-- Partes del ejercicio --
a – Responde a partir del texto sobre la novela maximalista:
(i) ¿De qué crítico se toma la conceptualización de la forma maximalista?
(ii) ¿En qué lugar se sitúa el monólogo de Carlota en Noticias del Imperio?
(iii) ¿Con qué tres rasgos se presentó el modelo colonial francés?
b – Prolonga el texto sobre la novela maximalista a partir de su última oración.

2. Más allá del archivo: memoria, delirio y polifonía

Uno de los ejes centrales de la exposición fue el análisis de la forma maximalista, recogiendo la conceptualización del crítico italiano Stefano Ercolino y distinguiéndola de la “novela total” que inauguró el boom latinoamericano y defendieron Vargas Llosa y García Márquez. Si la novela total aspiraba a compendiar el mundo—como lo hace, por ejemplo, Cien años de soledad—, la maximalista se regodea en la acumulación, la saturación y la ironía: la obsesión por el archivo y la enciclopedia no pretende un orden definitivo, sino que deviene parodia y laberinto. Frente al archivo, la memoria y la lengua son los grandes protagonistas.
Así, la conferencia diseccionó el monólogo de Carlota en el Castillo de Bouchout, eje lírico de Noticias del Imperio, donde la emperatriz mexicana, encerrada en la locura y la vejez, reconstruye un archivo personal teñido de nostalgia, delirio, mitomanía y crítica. La novela de Del Paso se convierte en una obra de voces múltiples, formatos contrastantes y registros enciclopédicos: noticias, cartas, crónicas, ensayos, monólogo interior. Es la novela misma la que se erige en mausoleo y máquina burlesca de la historia latinoamericana.
En contraste, La tejedora de coronas es el escenario de una memoria también híbrida: la voz de Genoveva Alcocer, que combina racionalismo, erotismo, esoterismo, sátira ilustrada y fe popular, hace dialogar a Voltaire, los fantasmas coloniales y los delirios científicos. El archivo inquisitorial, la familiaridad con la herejía, la figura de la médium y la inquietante presencia de espíritus y sabios, conforman un tejido textual colmado de alusiones, juegos de estilo y experimentación.

3. Ilustración armamentista y modelos coloniales: lo francés como espejismo y herida

Otro punto de la charla incidió en la diferencia entre los modelos coloniales. Si el español se asumió como evangelizador, fundacional y mestizo, el francés se presentó en ambos casos—Colombia y México—como científico, armamentista y explícitamente moderno, pero portando una ironía amarga: la modernidad importada, acompañada de cañones y discursos de progreso, fracasa estrepitosamente en ambos escenarios. La experiencia caribeña fundida por Espinosa y la tragedia imperial rematada en Querétaro según Del Paso reflejan el desencuentro de América Latina con la promesa universalista europea. El éxtasis enciclopédico no salva a los personajes (ni a las naciones), pero ofrece una poética monumental del fracaso, la parodia y la memoria.

-- Datos proporcionados --
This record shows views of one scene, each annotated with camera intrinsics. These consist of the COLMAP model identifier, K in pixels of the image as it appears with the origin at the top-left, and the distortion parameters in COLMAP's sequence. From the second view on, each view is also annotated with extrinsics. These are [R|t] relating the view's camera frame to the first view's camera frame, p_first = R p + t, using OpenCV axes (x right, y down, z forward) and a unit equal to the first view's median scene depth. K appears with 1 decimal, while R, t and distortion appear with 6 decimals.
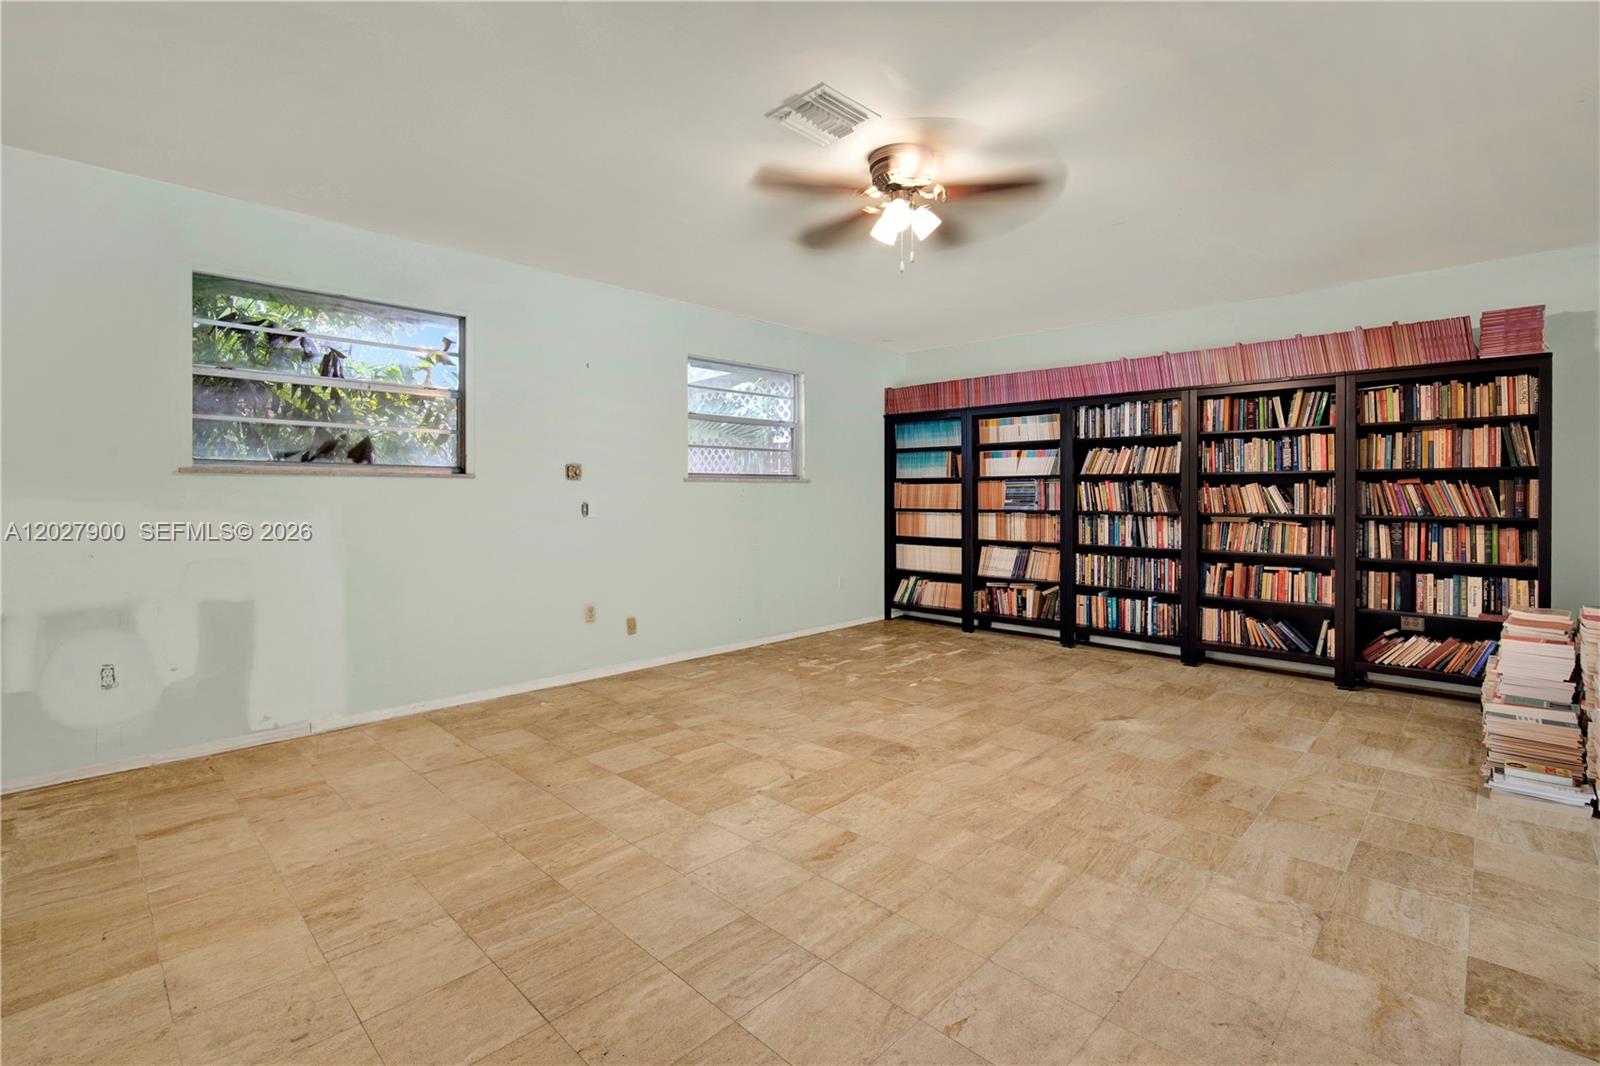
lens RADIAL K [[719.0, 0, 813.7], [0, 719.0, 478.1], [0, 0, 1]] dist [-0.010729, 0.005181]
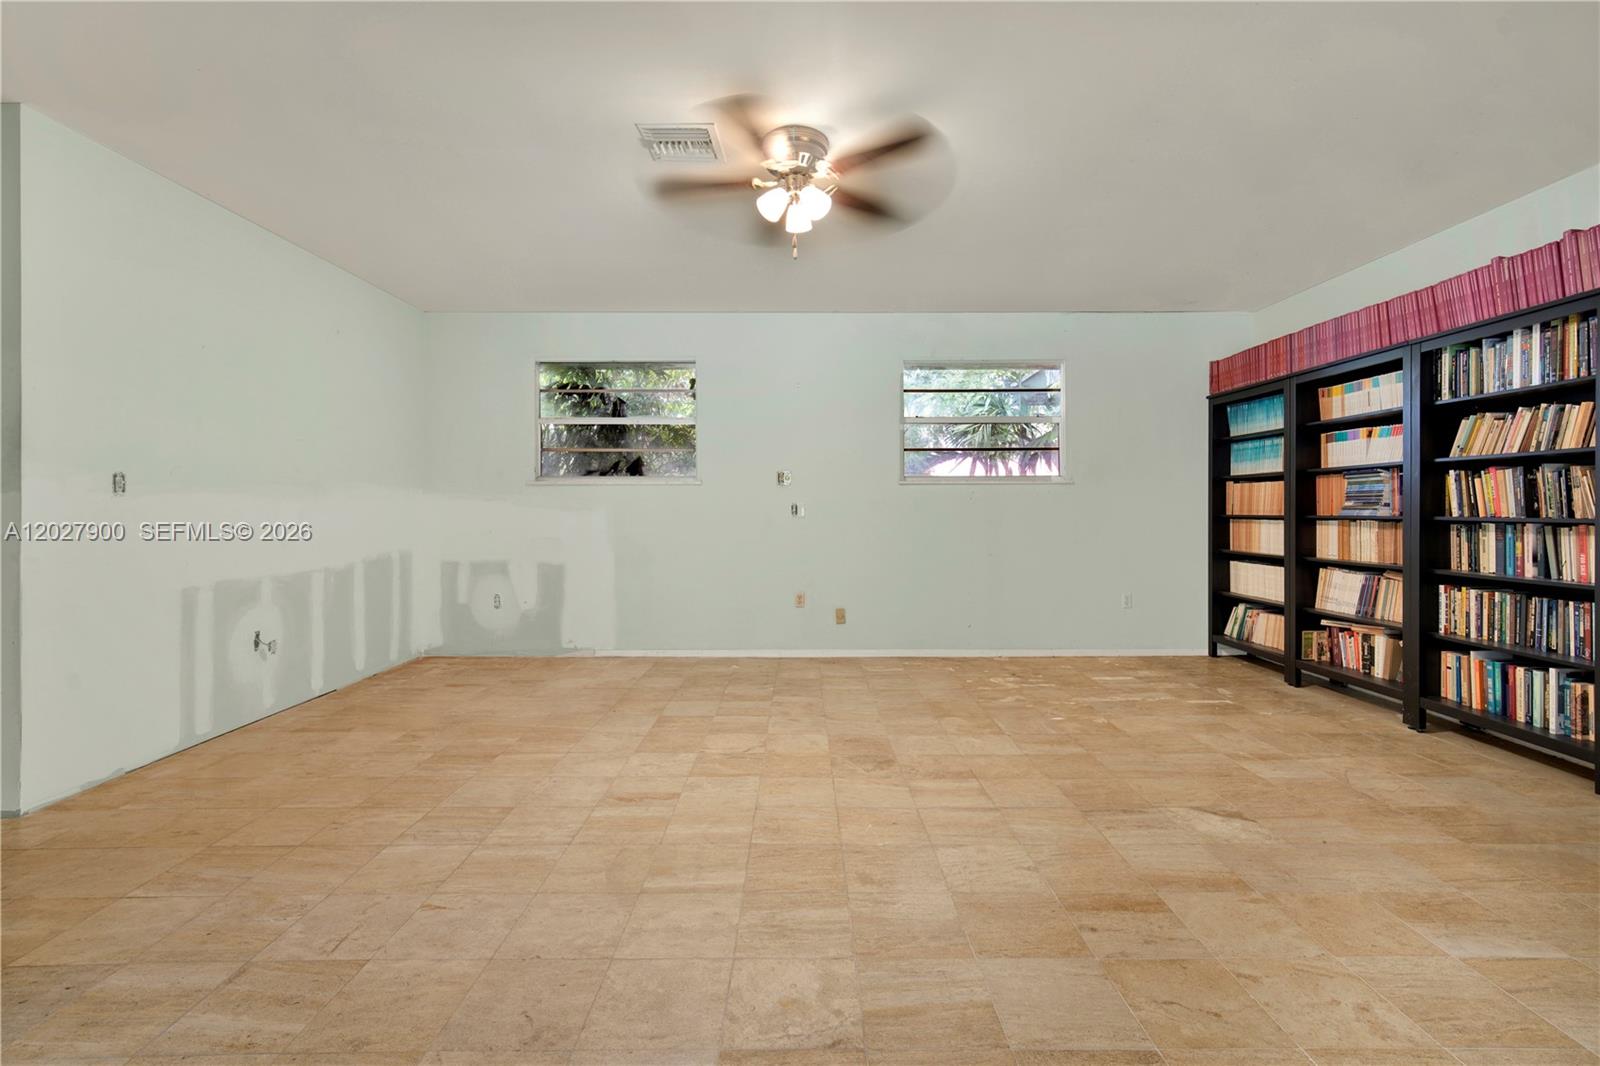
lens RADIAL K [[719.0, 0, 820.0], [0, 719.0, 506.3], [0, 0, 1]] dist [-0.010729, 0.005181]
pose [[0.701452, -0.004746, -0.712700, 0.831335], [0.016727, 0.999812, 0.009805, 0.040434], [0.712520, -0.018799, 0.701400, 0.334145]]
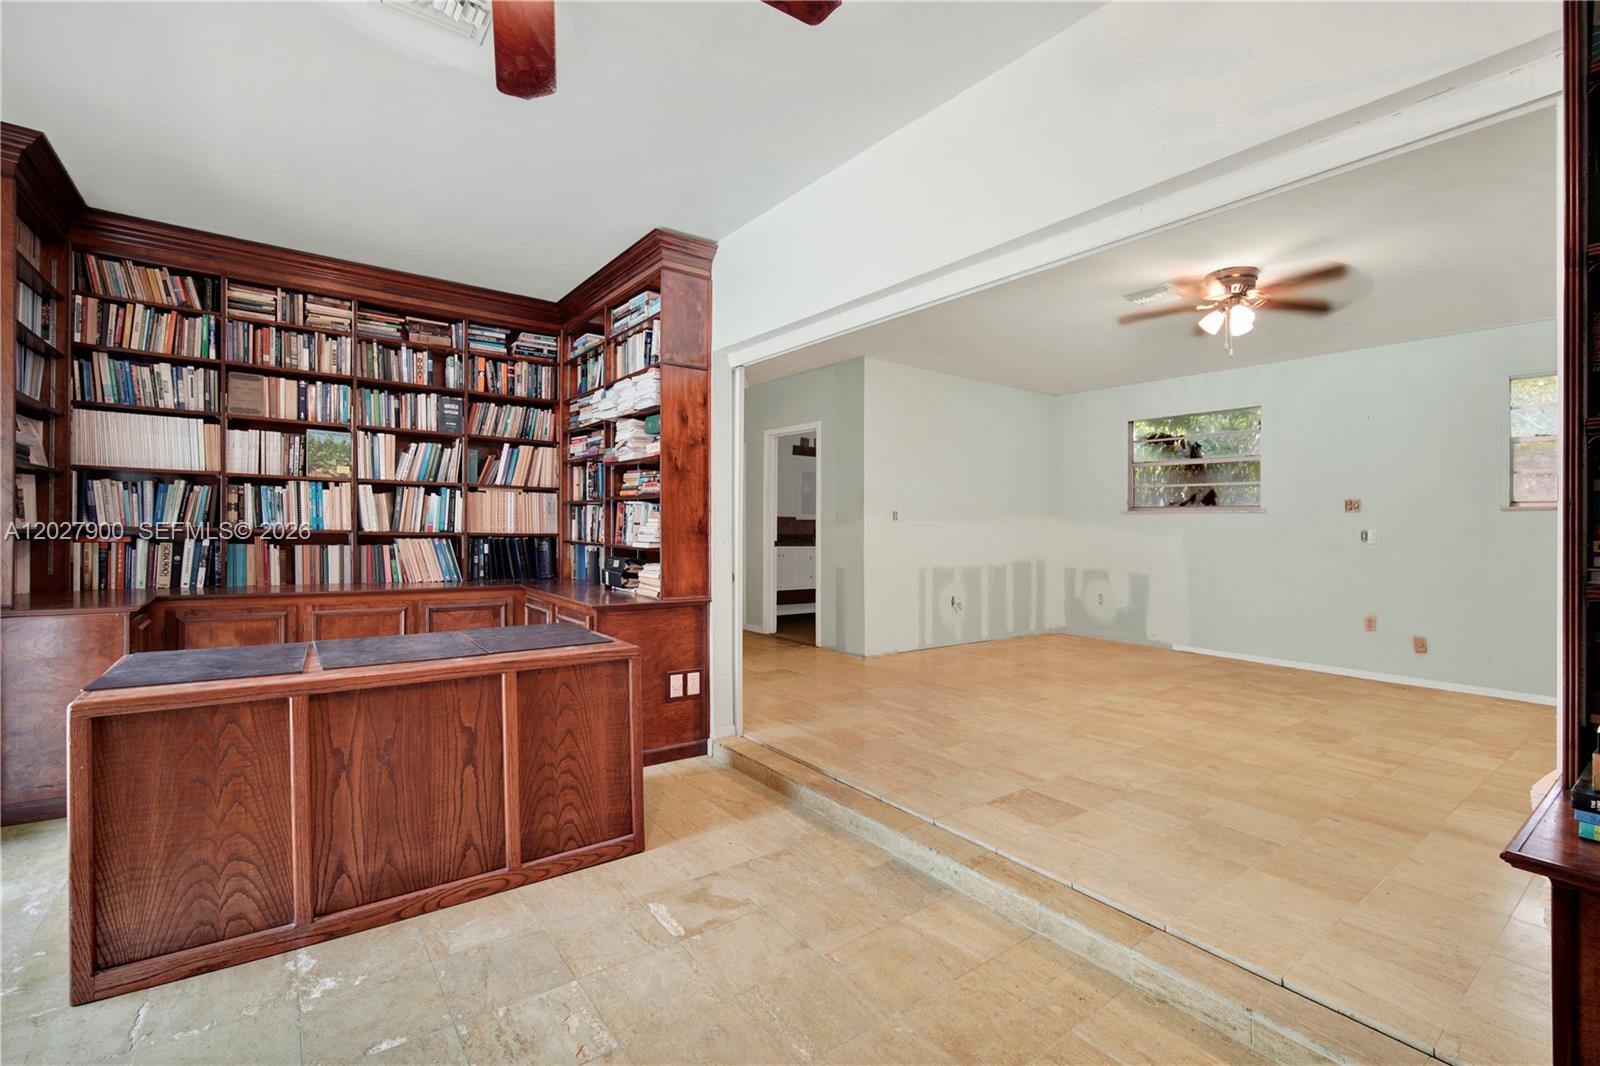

-- Soluciones de ejercicios --
a –
(i) Del crítico italiano Stefano Ercolino.
(ii) En el Castillo de Bouchout.
(iii) Como científico, armamentista y explícitamente moderno.

b –
4. Ars combinatoria y resistencia frente a la máquina

A la luz del auge de la cibernética y la avasallante presencia del saber digital y la inteligencia artificial, el maximalismo literario en ambas novelas se muestra como una resistencia y una alternativa. Ya no se trata solo de reproducir el saber como si fuéramos una Wikipedia avant-la-lettre: Espinosa y Del Paso definen el sentido de la novela como ars combinatoria, como el arte de mezclar voces, géneros, registros y estilos desde la singularidad del lenguaje humano. Frente a la máquina, la literatura se vuelve exceso, guiño, humor, delirio y composición, una literatura más humana precisamente porque se burla tanto del archivo imposible como de la utopía técnica.

5. Cierre y resonancias críticas

El público de Medellín, en la Universidad de Antioquia, acompañó con especial atención y preguntas agudas esta travesía literaria y filosófica. Mi invitación fue a leer, releer y dejarse interpelar por estos monumentos de la novela hispanoamericana no como respuestas, sino como archivos abiertos, espacios de ruina y juego, de herida y de ironía, que aún esperan nuevas preguntas… y nuevas combinaciones.

Agradezco al Dr. Edison Neira y a todos los asistentes por su hospitalidad y la riqueza del diálogo. Ojalá este hilo crítico y comparativo invite —desde las letras— a repensar la memoria, la identidad y la potencia inagotable del lenguaje en América Latina.